• [Compito] Riporta parola per parola il testo di tutti i record qui sotto e lascia fuori le immagini dalla risposta.

[Record di origine]
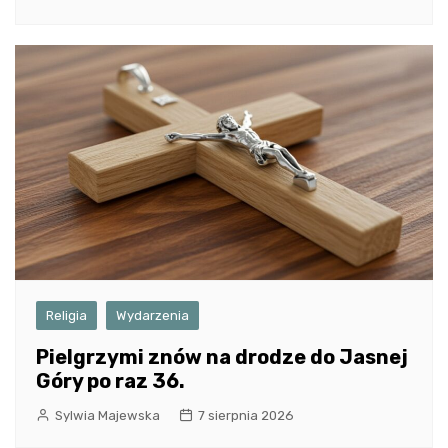
Religia
Wydarzenia
Pielgrzymi znów na drodze do Jasnej
Góry po raz 36.
Sylwia Majewska
7 sierpnia 2026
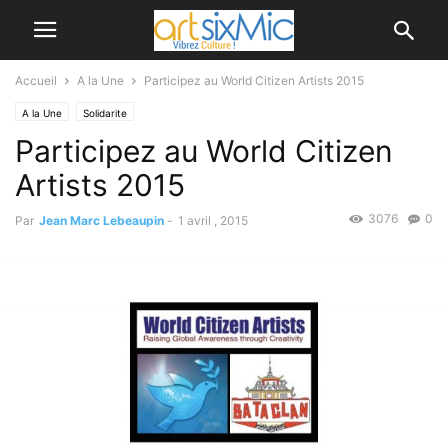
Accueil
A la Une
Participez au World Citizen Artists 2015
A la Une
Solidarite
Participez au World Citizen
Artists 2015
3076
0
Par
Jean Marc Lebeaupin
-
1 avril , 2015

• [Soluzione]
Religia
Wydarzenia
Pielgrzymi znów na drodze do Jasnej
Góry po raz 36.
Sylwia Majewska
7 sierpnia 2026
Accueil
A la Une
Participez au World Citizen Artists 2015
A la Une
Solidarite
Participez au World Citizen
Artists 2015
3076
0
Par
Jean Marc Lebeaupin
-
1 avril , 2015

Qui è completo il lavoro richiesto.